Bei gesunden Jahren kein Vorteil

Frauen achten auf die Gesundheit ihrer Familie, aber nicht auf die eigene.
Wien Wiewohl Frauen in Österreich eine statistische Lebenserwartung von 84 Jahren erreichen – und somit im Durchschnitt um 4,7 Jahre länger als Männer leben, liegen sie bei den gesunden Jahren gleichauf. Die Gründe sind vielfältig, mit individueller Gendermedizin könnten viele Risikofaktoren minimiert werden. Bei beiden Geschlechtern werden Lebenserwartung und Lebensqualität zu einem gewissen Teil vom Lebensstil beeinflusst, erläutert Gendermedizinerin Alexandra Kautzky-Willer von der MedUni Wien. Bis zu zwei Jahre der längeren Lebenserwartung von Frauen sind biologisch bedingt, einen großen Teil machen Lebensstilfaktoren aus. Individuelle Medizin und zielgerichtete Prävention können die Spanne der gesunden Jahre deutlich erhöhen: So kann etwa eine Schwangerschaft als „ein Stress-Test für den weiblichen Organismus“ dienen, schildert Kautzky-Willer. „Diabetes oder Bluthochdruck in dieser Phase können Indikatoren auf Erkrankungen in späteren Jahren sein.“
Übergewicht und Diabetes
Laut Eurostat 2019 liegen in Österreich beide Geschlechter bezüglich gesunder Lebensjahre mit 57 Männer zu 57,1 Frauen fast gleichauf.

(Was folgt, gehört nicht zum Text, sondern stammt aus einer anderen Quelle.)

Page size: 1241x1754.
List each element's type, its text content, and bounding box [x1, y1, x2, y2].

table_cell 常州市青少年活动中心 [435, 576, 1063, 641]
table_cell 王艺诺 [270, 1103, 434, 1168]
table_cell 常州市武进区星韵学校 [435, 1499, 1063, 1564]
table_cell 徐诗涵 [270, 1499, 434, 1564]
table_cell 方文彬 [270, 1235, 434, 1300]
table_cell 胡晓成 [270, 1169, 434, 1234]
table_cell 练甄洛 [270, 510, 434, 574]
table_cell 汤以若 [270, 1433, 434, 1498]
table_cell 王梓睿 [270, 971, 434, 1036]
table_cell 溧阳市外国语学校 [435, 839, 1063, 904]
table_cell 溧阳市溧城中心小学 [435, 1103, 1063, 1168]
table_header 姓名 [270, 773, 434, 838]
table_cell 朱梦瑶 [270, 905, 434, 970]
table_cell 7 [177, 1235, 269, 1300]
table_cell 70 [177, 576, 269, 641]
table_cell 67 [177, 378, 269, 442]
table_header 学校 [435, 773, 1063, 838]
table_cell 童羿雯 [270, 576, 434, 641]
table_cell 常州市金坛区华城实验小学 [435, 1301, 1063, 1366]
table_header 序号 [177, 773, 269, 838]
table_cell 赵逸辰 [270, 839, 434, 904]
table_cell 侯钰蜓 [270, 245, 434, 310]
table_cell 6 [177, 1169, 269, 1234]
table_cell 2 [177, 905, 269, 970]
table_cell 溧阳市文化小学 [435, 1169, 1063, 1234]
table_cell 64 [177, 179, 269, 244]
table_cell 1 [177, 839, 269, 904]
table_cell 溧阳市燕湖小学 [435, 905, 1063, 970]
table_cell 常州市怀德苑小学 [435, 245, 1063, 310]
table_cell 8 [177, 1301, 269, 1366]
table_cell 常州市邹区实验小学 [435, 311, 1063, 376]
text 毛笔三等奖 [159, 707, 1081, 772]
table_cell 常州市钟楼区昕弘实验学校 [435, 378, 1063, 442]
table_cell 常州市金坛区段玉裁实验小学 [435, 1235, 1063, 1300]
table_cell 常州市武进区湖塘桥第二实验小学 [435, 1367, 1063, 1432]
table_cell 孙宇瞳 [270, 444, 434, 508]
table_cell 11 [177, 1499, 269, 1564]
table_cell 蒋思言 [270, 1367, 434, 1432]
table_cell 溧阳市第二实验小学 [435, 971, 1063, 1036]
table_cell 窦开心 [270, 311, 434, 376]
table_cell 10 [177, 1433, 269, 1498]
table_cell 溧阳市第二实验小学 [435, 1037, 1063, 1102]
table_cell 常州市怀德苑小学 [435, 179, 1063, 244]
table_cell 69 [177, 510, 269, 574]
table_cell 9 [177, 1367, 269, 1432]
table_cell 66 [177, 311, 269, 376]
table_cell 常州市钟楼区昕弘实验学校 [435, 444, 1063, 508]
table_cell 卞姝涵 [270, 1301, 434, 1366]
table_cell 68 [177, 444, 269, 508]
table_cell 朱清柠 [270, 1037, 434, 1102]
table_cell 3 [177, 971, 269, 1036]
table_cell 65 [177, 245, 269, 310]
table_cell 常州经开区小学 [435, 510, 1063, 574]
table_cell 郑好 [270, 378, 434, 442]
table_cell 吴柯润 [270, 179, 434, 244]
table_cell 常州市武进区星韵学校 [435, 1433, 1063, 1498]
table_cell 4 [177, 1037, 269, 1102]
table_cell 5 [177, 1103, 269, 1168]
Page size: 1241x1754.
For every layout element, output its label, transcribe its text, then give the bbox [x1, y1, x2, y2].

Der europäische Mittelwert beläuft sich auf 64,2 Jahre. „Frauen sind die Gesundheitsmanagerinnen der Familie, kümmern sich aber oft zu wenig um die eigene Gesundheit“, mahnte die Expertin. Rund um Schwangerschaften nehmen sie sich noch am ehesten Zeit, vor allem in Sachen individuelle Vorsorge werden viele mit zunehmendem Alter zu wenig aktiv. „Frauen leben zwar grundsätzlich länger als Männer, kümmern sich aber ab 50 weniger um die eigene Gesundheit.“
Dabei könne man vor allem mit personalisierter Medizin und möglichst früher Eruierung der jeweiligen Schwachstellen viel erreichen. Hält man sich an folgende Punkte, könne man mit plus zehn beschwerdefreien Jahren und einer höheren Lebenserwartung rechnen, betont Kautzky-Willer: Rauchverzicht, mindestens 210 Minuten Bewegung pro Woche, gesunde hochwertige Ernährung inklusive Einhaltung des Körpergewichts im Normalbereich und nicht mehr als 15 Gramm Alkohol pro Tag. „Übergewicht und Diabetes sind die größten Risikofaktoren für Herz-Kreislauf-Erkrankungen, der häufigsten Todesursache bei Frauen“, erläutert die Ärztin. Das liege auch daran, dass die Forschung in erster Linie auf männliche Probanden setzt. Symptome, aber auch die Wirksamkeit von Medikation kann bei Frauen sehr unterschiedlich sein. An Herzkreislauferkrankungen wie Herzinfarkt, Schlaganfall, Herzschwäche und Rhythmusstörungen sterben in Österreich 42 Prozent der Frauen, im Vergleich dazu sind es bei Männern 35 Prozent.
Zwei spezielle Phasen
Ob eine Frau zu einer Risikogruppe gehört und irgendwann an kardiometabolischen Erkrankungen leidet, könne schon in frühen Jahren relativ gut eingeschätzt werden. Frauen durchlaufen im Leben zwei spezielle Phasen, bei denen bestimmte Unregelmäßigkeiten das Risiko für Herzkreislauferkrankungen in höherem Alter anzeigen: die reproduktive Phase und gegebenenfalls Schwangerschaften sowie die Menopause (Wechseljahre). Eine in frühen Jahren einsetzende Monatsblutung oder Menopause, unregelmäßige Menstruationszyklen, das polyzystische Ovarsyndrom oder andere Auffälligkeiten sind schon bei jungen Frauen ein Risikoanzeiger für Herz-Kreislauf-Erkrankungen in späterem Alter.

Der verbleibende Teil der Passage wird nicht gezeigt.